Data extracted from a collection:
________

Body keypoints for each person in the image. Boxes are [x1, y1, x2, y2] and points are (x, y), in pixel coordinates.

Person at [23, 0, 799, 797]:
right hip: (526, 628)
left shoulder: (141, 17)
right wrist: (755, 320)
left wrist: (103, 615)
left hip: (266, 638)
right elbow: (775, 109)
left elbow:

________

> _EXERCISE DIRECTIONS_:
The reply should restate the records above in full, character for character.

> _ANSWER TO THIS PROBLEM_:
Body keypoints for each person in the image. Boxes are [x1, y1, x2, y2] and points are (x, y), in pixel coordinates.

Person at [23, 0, 799, 797]:
right hip: (526, 628)
left shoulder: (141, 17)
right wrist: (755, 320)
left wrist: (103, 615)
left hip: (266, 638)
right elbow: (775, 109)
left elbow:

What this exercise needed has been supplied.